Most clubs rent rackets and sell balls, so your first session costs little more than the court fee. Find courts near you and book a slot.

Where to play and who with

Padel only works when the four players are reasonably matched — a lopsided game is no fun for anyone. The trouble is that "I'm a beginner" means very different things to different people, so guessing leads to mismatched games.

That is what PadiQ fixes.
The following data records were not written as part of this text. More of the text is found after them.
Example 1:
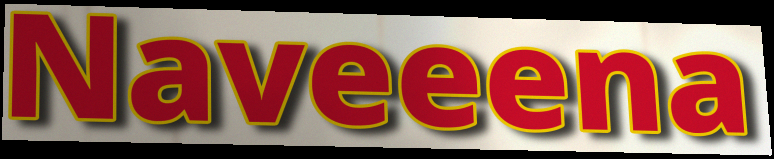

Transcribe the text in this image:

Naveeena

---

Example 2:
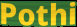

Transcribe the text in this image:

Pothi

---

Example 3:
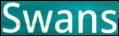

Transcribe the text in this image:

Swans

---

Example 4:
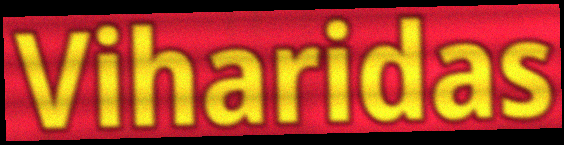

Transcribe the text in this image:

Viharidas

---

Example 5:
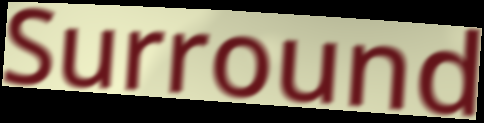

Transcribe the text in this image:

Surround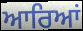
ਆਰਿਆਂ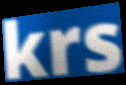
krs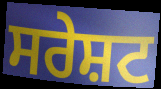
ਸਰੇਸ਼ਟ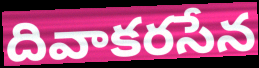
దివాకరసేన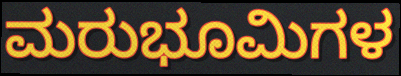
ಮರುಭೂಮಿಗಳ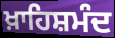
ਖ਼ਾਹਿਸ਼ਮੰਦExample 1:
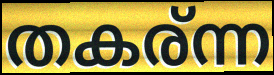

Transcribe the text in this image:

തകര്ന്ന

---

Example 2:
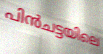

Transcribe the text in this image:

പിൻചട്ടയിലെ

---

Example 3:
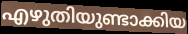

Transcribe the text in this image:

എഴുതിയുണ്ടാക്കിയ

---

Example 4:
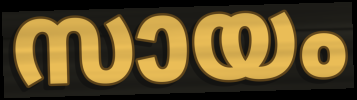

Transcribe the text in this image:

സായം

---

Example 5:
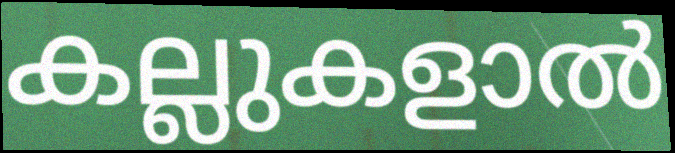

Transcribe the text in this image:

കല്ലുകളാൽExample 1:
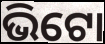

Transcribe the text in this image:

ଭିଟୋ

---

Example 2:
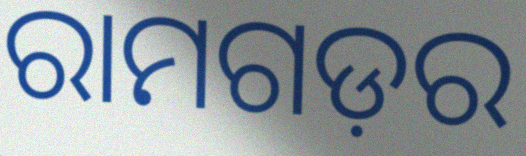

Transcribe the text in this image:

ରାମଗଡ଼ର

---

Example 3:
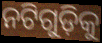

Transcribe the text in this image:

ନଟିଗୁଡ଼ିକୁ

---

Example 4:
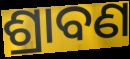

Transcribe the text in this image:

ଶ୍ରାବଣ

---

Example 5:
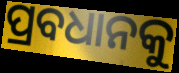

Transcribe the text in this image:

ପ୍ରବଧାନକୁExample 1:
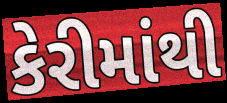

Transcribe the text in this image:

કેરીમાંથી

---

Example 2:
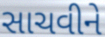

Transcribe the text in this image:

સાચવીને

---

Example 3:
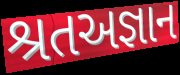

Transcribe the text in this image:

શ્રતઅજ્ઞાન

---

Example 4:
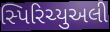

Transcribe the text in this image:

સ્પિરિચ્યુઅલી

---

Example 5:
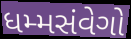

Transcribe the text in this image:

ધમ્મસંવેગો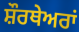
ਸ਼ੌਰਥੇਅਰਾਂ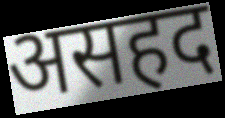
असहदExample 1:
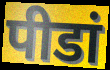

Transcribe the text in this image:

पीडां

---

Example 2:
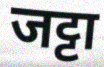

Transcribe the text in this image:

जट्टा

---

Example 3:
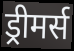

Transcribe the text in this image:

ड्रीमर्स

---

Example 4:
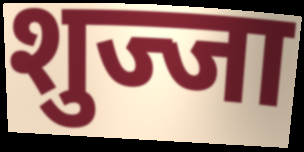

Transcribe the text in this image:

शुज्जा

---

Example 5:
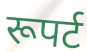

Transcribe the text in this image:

रूपर्ट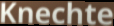
Knechte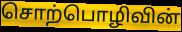
சொற்பொழிவின்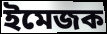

Take the level test and we place you on a 0–7 scale in about six minutes, then build balanced 2-v-2 games near you. If you want to understand that scale before you start, read padel levels explained. And when you are ready to get on court, here is how to find padel partners who actually match your game.

Get started

You now know the rules: doubles, underarm serve, tennis scoring, play the walls, stay back and lob. The fastest way to go from reading to playing is to get rated and matched. Take the free level test and PadiQ will line up your first balanced game.

Frequently asked

What is padel?
Padel is a doubles racket sport played on a 20x10m court enclosed by glass and mesh walls, which stay in play. It mixes tennis and squash: tennis-style scoring, an underarm serve, and walls you can play the ball off. It was invented in Acapulco, Mexico, in 1969.
How do you play padel?
You play padel two against two. The serve is underarm and bounces before you hit it. Rallies use tennis scoring, and the ball can rebound off the surrounding glass and mesh walls and stay live. You win points by making the ball bounce twice on the opponents' side.
What are the basic padel rules?
Serve underarm and diagonally after one bounce, below waist height. Score like tennis (15, 30, 40, game). The ball may bounce once on the floor before hitting a wall, and walls keep it in play. A point ends on a second floor bounce or an out-of-bounds shot.
Is padel hard to learn?
No. Padel is one of the easiest racket sports to start: the court is small, the racket is short with no strings to mishit, and rallies last longer than in tennis. Most beginners hold a rally in their first session. Wall play and the serve take a few games to click.